In Schaper v. Bronx Lebanon Hospital Center, 2019 WL 7102144 (S.D.N.Y. Dec. 20, 2019), the court granted plaintiff’s motion for leave to file an amended complaint asserting, in addition to claims of hostile work environment and retaliation, a claim of disparate treatment.

On September 30, 2019, the court denied defendants’ motion for summary judgment, noting (inter alia) that plaintiff’s Title VII discrimination “cannot be construed as a claim of disparate treatment because it is limited to a claim of hostile work environment.” The court thus declined to address a “disparate treatment” claim, but invited plaintiff to request leave to amend her complaint. Plaintiff did so. Defendants opposed plaintiff’s request.

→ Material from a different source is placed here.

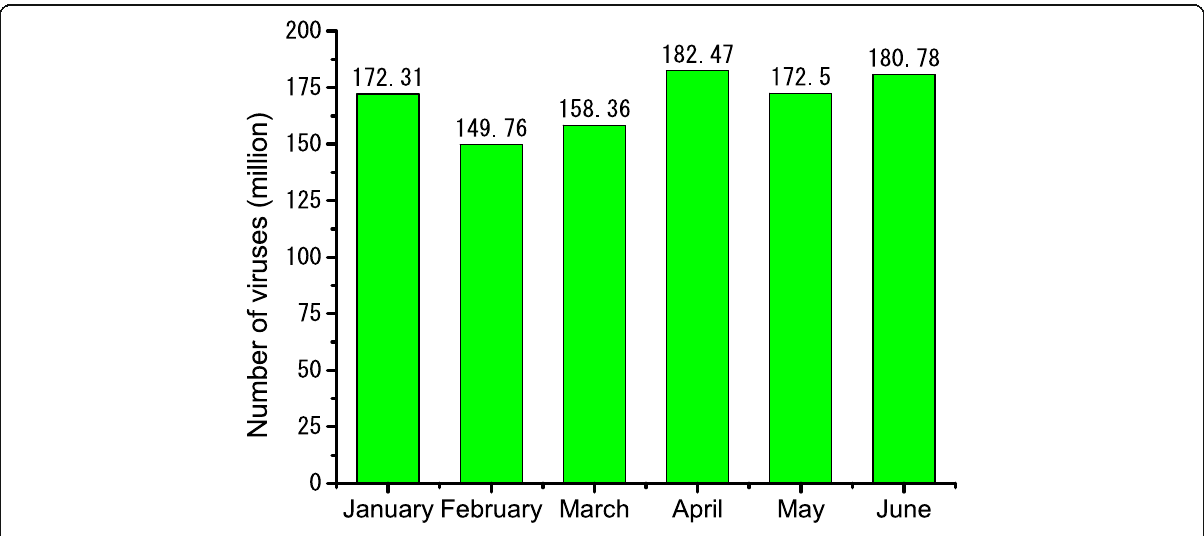
Fig. 1 Number of viruses intercepted by the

The court summarized the legal standard for amending a complaint in federal court:

Pursuant to Federal Rules of Civil Procedure 15(a)(1) a party may amend its complaint once without leave of court up to 21 days after the service of either a responsive pleading or various Fed. R. Civ. P. 12 motions. See Fed. R. Civ. P. 15(a)(1). After that time has expired, any amendment requires the consent of the opposing parties or leave of court. See Fed. R. Civ. P. 15(a)(2). Rule 15(a)(2) states “the court should freely give leave when justice so requires.” Id. The Supreme Court has instructed that “this mandate is to be heeded.” Foman v. Davis, 371 U.S. 178, 182 (1962). However, it is ultimately “within the sound discretion of the court whether to grant leave to amend.” John Hancock Mut. Fife Ins. Co. v. Amerford Int’l Corp., 22 F.3d 458, 462 (2d Cir. 1994) (citing Foman, 371 U.S. at 178). Where “the moving party has unduly delayed or acted in bad faith, the opposing party will be unfairly prejudiced if leave is granted, or the proposed amendment is futile” courts in this circuit have denied motions to amend a complaint.

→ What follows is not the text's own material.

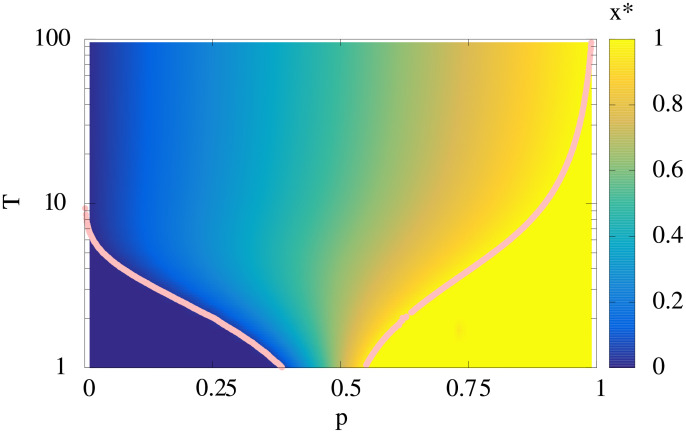
The phase diagram of the optimal fraction x*.The solid lines indicate the boundary between x* = 0 and x* > 0 (left region), x* = 1 (right region) and x* < 1. γ is set to unity.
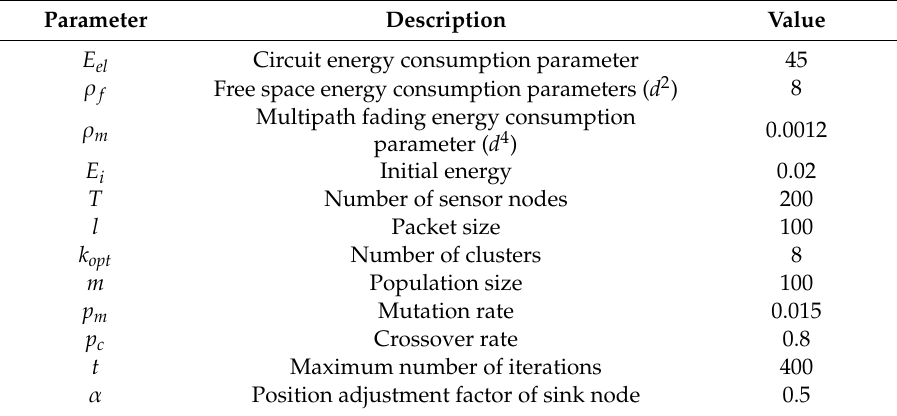
Table 1. Simulation parameters of routing protocol based on clustering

Defendants argued that plaintiff’s motion should be denied because she exercised undue delay and a dilatory motive, and that they would be unduly prejudiced if the court were to grant her request.

The court disagreed:

Although it is true that discovery closed and the court rendered a decision on Defendants’ motion for summary judgment, “ ‘mere delay’ is not, of itself, sufficient to justify denial of a Rule 15(a) motion.” Parker v. Columbia Pictures Indus., 204 F.3d 326, 339 (2d Cir. 2000); see also State Teachers Retirement Board v. Fluor Corp., 654 F.2d 843, 856 (2d Cir. 1981) (“Mere delay, however, absent a showing of bad faith or undue prejudice, does not provide a basis for a district court to deny the right to amend”). Here, Plaintiff believed her complaint included a claim of disparate treatment. This belief appears to be genuine considering Plaintiff addressed disparate treatment in her opposition brief to Defendants’ summary judgment motion. Because Defendants have failed to make a showing of bad faith, and as described below they have not demonstrated undue prejudice, the Court finds that this delay is not sufficient to deny Plaintiff’s motion.

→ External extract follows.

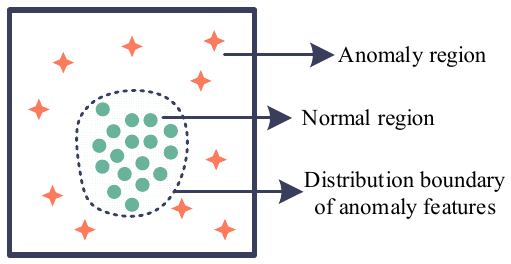
Figure 6. The description of anomaly feature distribution.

“In determining what constitutes ‘prejudice,’ ” the Second Circuit has considered “whether the assertion of the new claim or defense would ‘(i) require the opponent to expend significant additional resources to conduct discovery and prepare for trial; (ii) significantly delay the resolution of the dispute; or (iii) prevent the plaintiff from bringing a timely action in another jurisdiction.’ ” Monahan v. New York City Dep’t of Corr., 214 F.3d 275, 284 (2d Cir. 2000) (citing Block, 988 F.2d 988 F.2d 344, 350 (2d Cir. 1993)). Here, Plaintiff indicated that there is no need for further discovery because she simply intends to add previously obtained information to her complaint. Accordingly, the Defendants would not be required to expend significant additional resources. Furthermore, there will not be significant delay in the resolution of the dispute since a trial has not yet been scheduled.